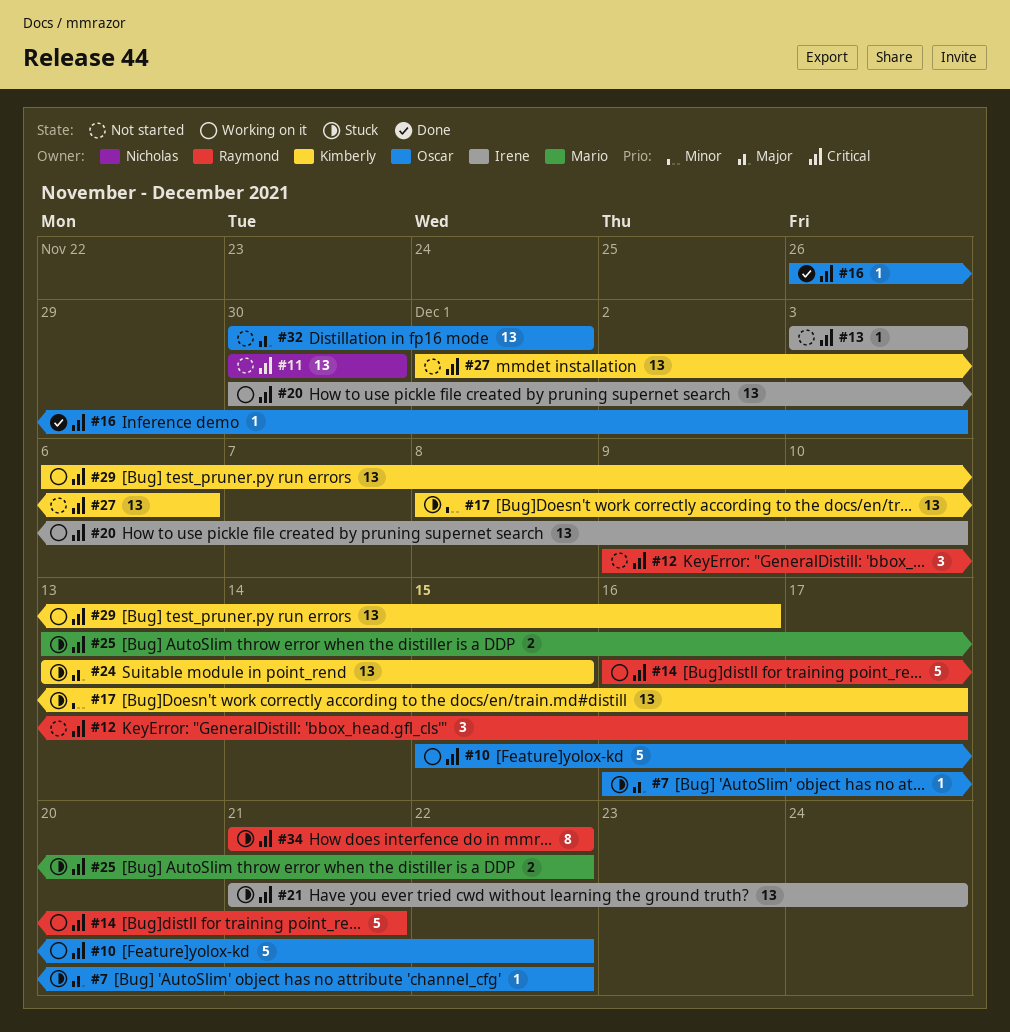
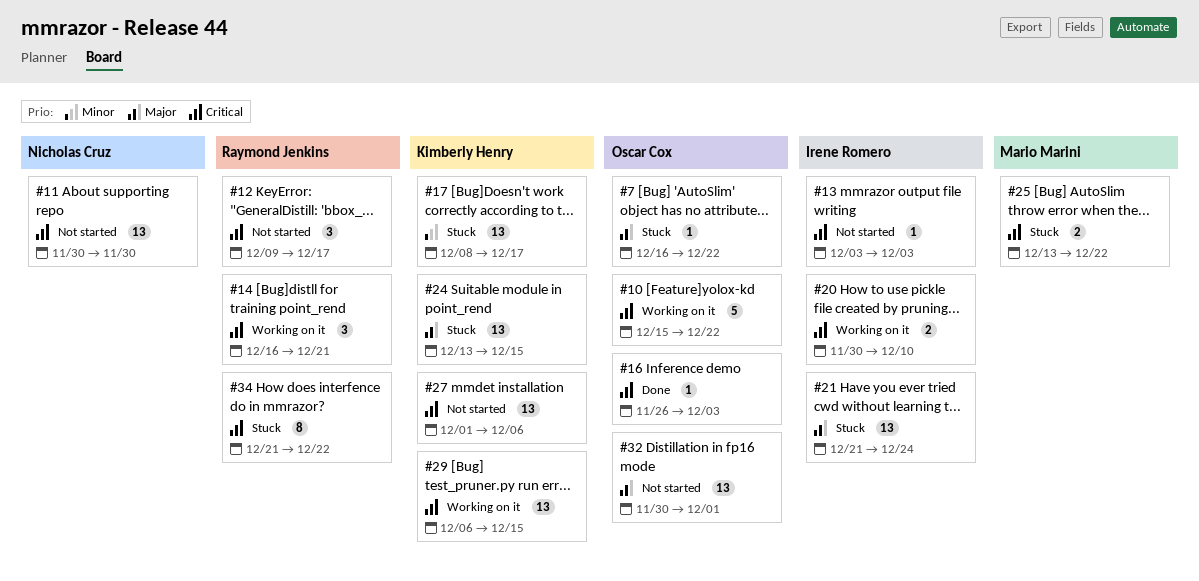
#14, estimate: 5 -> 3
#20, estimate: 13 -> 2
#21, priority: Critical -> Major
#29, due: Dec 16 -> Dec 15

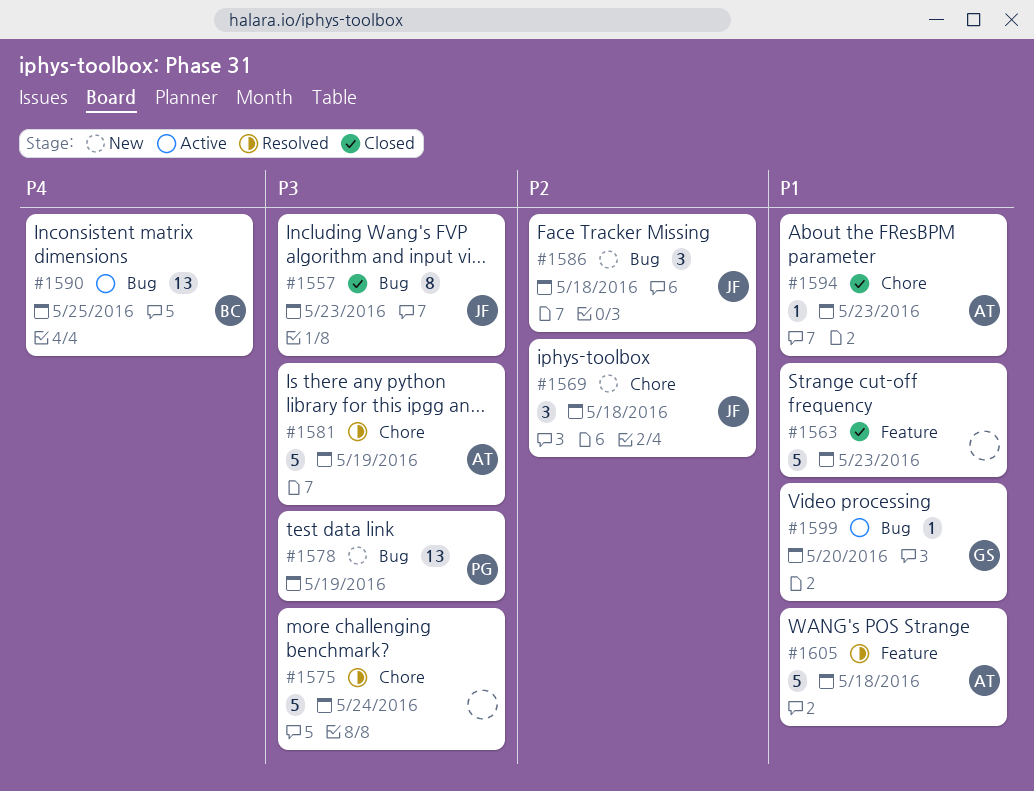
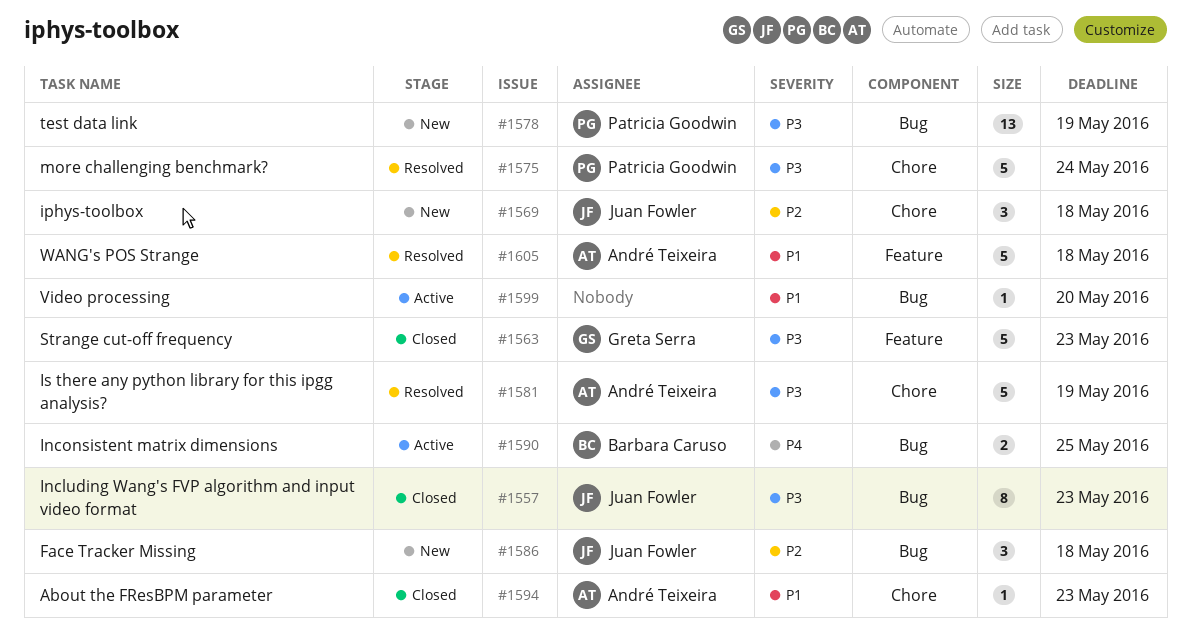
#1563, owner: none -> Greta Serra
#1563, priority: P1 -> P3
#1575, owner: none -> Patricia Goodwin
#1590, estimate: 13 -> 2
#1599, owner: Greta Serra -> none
--
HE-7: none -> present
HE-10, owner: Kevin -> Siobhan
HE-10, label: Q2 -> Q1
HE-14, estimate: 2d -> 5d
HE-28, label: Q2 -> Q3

- About this exercise: For the listing above, print only the lines starting at the line containing "HE-10, label: Q2 -> Q1" and ending at the line containing "HE-28, label: Q2 -> Q3", exactly, both included.

- Solution to the exercise:
HE-10, label: Q2 -> Q1
HE-14, estimate: 2d -> 5d
HE-28, label: Q2 -> Q3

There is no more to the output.